While research has shown that people are becoming more accustomed to paying for news, the sometimes painful process of signing up for a subscription can be a turn off. That’s not great for users or for news publishers who see subscriptions as an increasingly important source of revenue.
To address these problems we’ve been talking to news publishers about how to support their subscription businesses with a focus on the following:
- First, Flexible Sampling will replace First Click Free. Publishers are in the best position to determine what level of free sampling works best for them. So as of this week, we are ending the First Click Free policy, which required publishers to provide a minimum of three free articles per day via Google Search and Google News before people were shown a paywall.
- Longer term, we are building a suite of products and services to help news publishers reach new audiences, drive subscriptions and grow revenue.
- We are also looking at how we can simplify the purchase process and make it easy for Google users to get the full value of their subscriptions across Google’s platforms.
Our goal is to make subscriptions work seamlessly everywhere, for everyone.
First Click Free
We will end our First Click Free policy in favor of a Flexible Sampling model where publishers will decide how many, if any, free articles they want to provide to potential subscribers based on their own business strategies. This move is informed by our own research, publisher feedback, and months-long experiments with the New York Times and the Financial Times, both of which operate successful subscription services.
"Google's decision to let publishers determine how much content readers can sample from search is a positive development,” said Kinsey Wilson, an adviser to New York Times CEO Mark Thompson. "We're encouraged as well by Google's willingness to consider other ways of supporting subscription business models and we are looking forward to continuing to work with them to craft smart solutions."
Publishers generally recognize that giving people access to some free content is the way to persuade people to buy their product. The typical approach to sampling is a model called metering, which lets people see a pre-determined number of free stories before a paywall kicks in. We recommend the following approach:
- Monthly, rather than daily, metering allows publishers more flexibility to experiment with the number of free stories to offer people and to target those more likely to subscribe.
- For most publishers, 10 articles per month is a good starting point.
- Please see our Webmaster blog and our guide on Flexible Sampling for more detail on these approaches.
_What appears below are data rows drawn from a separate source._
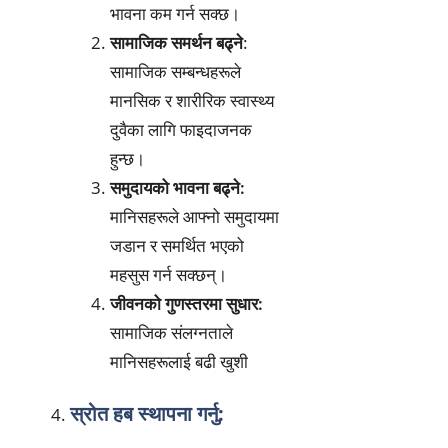
भावना कम गर्न सक्छ।
सामाजिक समर्थन बढ्ने
:
सामाजिक सम्बन्धहरूले
मानसिक र शारीरिक स्वास्थ्य
दुवैका लागि फाइदाजनक
हुन्छ।
समुदायको भावना बढ्ने:
मानिसहरूले आफ्नो समुदायमा
जडान र समर्थित भएको
महसुस गर्न सक्छन्।
जीवनको गुणस्तरमा सुधार:
सामाजिक संलग्नताले
मानिसहरूलाई बढी खुशी
स्रोत हब स्थापना गर्नु: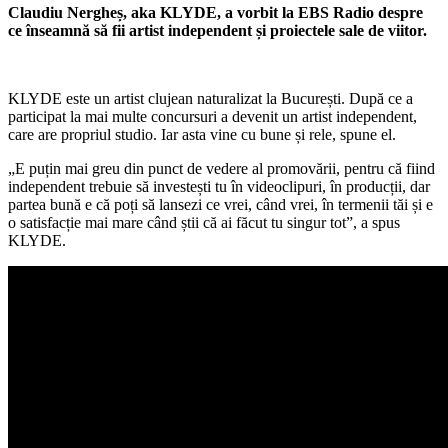
Claudiu Nergheș, aka KLYDE, a vorbit la EBS Radio despre
ce înseamnă să fii artist independent și proiectele sale de viitor.
KLYDE este un artist clujean naturalizat la București. După ce a
participat la mai multe concursuri a devenit un artist independent,
care are propriul studio. Iar asta vine cu bune și rele, spune el.
„E puțin mai greu din punct de vedere al promovării, pentru că fiind
independent trebuie să investești tu în videoclipuri, în producții, dar
partea bună e că poți să lansezi ce vrei, când vrei, în termenii tăi și e
o satisfacție mai mare când știi că ai făcut tu singur tot”, a spus
KLYDE.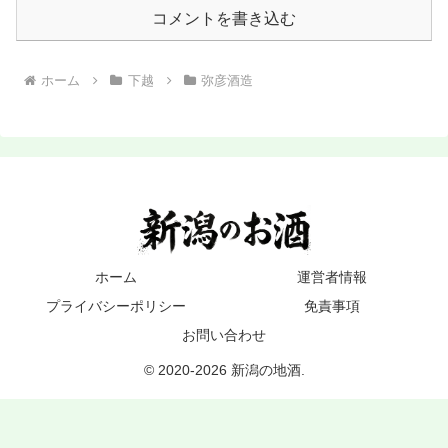
コメントを書き込む
ホーム
下越
弥彦酒造
ホーム
運営者情報
プライバシーポリシー
免責事項
お問い合わせ
© 2020-2026 新潟の地酒.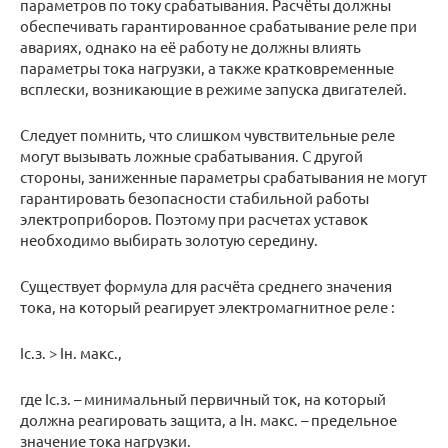
параметров по току срабатывания. Расчёты должны
обеспечивать гарантированное срабатывание реле при
авариях, однако на её работу не должны влиять
параметры тока нагрузки, а также кратковременные
всплески, возникающие в режиме запуска двигателей.
Следует помнить, что слишком чувствительные реле
могут вызывать ложные срабатывания. С другой
стороны, заниженные параметры срабатывания не могут
гарантировать безопасности стабильной работы
электроприборов. Поэтому при расчетах уставок
необходимо выбирать золотую середину.
Существует формула для расчёта среднего значения
тока, на который реагирует электромагнитное реле :
Iс.з. > Iн. макс.,
где Iс.з. – минимальный первичный ток, на который
должна реагировать защита, а Iн. макс. – предельное
значение тока нагрузки.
“Try before you buy” underlines what many publishers already know—they need to provide some form of free sampling to be successful on the internet. If it’s too little, then fewer users will click on links to that content or share it, which could have an effect on brand discovery and subsequently may affect traffic over time.
Subscribing to great content should not be as hard as it is today. Registering on a site, creating and remembering multiple passwords, and entering credit card information—these are all hassles we hope to solve.
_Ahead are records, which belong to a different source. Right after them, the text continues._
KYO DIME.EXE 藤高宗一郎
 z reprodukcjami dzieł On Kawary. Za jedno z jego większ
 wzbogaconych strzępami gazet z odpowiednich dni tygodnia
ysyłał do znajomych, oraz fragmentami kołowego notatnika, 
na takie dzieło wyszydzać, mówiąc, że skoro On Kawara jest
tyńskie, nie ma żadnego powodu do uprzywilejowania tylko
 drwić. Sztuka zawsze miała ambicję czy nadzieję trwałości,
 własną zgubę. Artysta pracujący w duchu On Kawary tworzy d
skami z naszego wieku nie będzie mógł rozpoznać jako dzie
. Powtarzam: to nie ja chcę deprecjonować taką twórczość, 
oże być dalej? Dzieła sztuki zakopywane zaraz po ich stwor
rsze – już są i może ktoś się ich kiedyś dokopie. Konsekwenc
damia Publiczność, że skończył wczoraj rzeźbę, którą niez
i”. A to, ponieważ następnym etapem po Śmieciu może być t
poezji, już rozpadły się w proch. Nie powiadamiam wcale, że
As a first step we’re taking advantage of our existing identity and payment technologies to help people subscribe on a publication’s website with a single click, and then seamlessly access that content anywhere— whether it’s on that publisher site or mobile app, or on Google Newsstand, Google Search or Google News.
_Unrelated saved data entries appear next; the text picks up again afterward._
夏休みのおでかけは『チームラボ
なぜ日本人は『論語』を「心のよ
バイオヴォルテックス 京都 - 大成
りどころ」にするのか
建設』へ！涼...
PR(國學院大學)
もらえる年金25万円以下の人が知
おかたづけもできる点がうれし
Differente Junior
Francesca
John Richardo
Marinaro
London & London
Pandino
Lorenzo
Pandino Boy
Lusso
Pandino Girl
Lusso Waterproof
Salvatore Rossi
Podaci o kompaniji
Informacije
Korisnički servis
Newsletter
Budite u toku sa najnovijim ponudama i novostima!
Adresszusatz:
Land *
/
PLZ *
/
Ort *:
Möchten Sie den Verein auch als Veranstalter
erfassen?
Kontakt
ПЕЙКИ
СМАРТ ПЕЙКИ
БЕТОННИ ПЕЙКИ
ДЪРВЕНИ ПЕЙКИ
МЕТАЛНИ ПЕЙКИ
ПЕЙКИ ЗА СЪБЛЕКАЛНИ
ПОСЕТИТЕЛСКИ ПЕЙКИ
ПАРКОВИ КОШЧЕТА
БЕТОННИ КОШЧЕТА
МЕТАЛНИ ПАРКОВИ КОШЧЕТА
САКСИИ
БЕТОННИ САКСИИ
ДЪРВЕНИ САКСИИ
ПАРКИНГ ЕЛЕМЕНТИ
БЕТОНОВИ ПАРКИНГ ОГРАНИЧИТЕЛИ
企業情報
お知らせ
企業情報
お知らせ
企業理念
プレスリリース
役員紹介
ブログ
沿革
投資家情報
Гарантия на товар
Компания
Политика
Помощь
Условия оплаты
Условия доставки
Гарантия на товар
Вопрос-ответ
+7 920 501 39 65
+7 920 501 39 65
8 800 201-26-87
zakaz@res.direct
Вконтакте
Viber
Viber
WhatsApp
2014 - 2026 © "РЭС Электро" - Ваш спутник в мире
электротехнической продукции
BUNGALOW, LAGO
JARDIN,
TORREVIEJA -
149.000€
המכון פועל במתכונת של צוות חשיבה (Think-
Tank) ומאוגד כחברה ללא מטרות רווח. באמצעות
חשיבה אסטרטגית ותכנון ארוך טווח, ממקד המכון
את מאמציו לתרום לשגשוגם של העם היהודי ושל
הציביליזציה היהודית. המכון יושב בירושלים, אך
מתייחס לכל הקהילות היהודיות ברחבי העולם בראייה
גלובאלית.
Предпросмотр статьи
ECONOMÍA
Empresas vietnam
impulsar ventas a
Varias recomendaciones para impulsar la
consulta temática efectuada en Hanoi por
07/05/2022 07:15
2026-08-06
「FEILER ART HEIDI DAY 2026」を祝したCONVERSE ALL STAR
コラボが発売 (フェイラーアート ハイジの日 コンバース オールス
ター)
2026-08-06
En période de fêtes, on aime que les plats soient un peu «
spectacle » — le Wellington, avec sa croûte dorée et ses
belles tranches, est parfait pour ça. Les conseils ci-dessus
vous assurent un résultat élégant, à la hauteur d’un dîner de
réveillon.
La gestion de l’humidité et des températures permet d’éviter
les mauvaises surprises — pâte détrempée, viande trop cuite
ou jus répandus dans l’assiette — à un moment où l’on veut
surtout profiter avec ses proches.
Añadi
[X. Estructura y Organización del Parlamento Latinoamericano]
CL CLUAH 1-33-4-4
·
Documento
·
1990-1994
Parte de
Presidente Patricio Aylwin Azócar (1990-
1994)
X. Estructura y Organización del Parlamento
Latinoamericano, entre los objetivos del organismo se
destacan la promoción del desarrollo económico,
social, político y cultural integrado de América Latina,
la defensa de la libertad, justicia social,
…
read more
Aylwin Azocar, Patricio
And since news products and subscription models vary widely, we’re collaborating with publishers around the world on how to build a subscription mechanism that can meet the needs of a diverse array of approaches—to the benefit of the news industry and consumers alike.
We’re also exploring how Google’s machine learning capabilities can help publishers recognize potential subscribers and present the right offer to the right audience at the right time.
“It's extremely clear that advertising alone can no longer pay for the production and distribution of high quality journalism—and at the same time the societal need for sustainable independent journalism has never been greater. Reader-based revenue, aka paid-content, or subscription services, are therefore not just a nice-to-have, but an essential component of a publisher's revenue composition,” said Jon Slade, FT Chief Commercial Officer.
“The Financial Times is welcoming of Google's input and actions to help this critical sector of the media industry, and we've worked very closely with Google to aid understanding of the needs that publishers have and how Google can help. That mutual understanding includes the ability to set controls over the amount of free content given to readers, a level playing field for content discovery, optimised promotion and payment processes. It is important that we now build and accelerate on the discussions and actions to date.”
We are just getting started and want to get as much input from publishers—large, small, national, local, international—to make sure we build solutions together that work for everyone.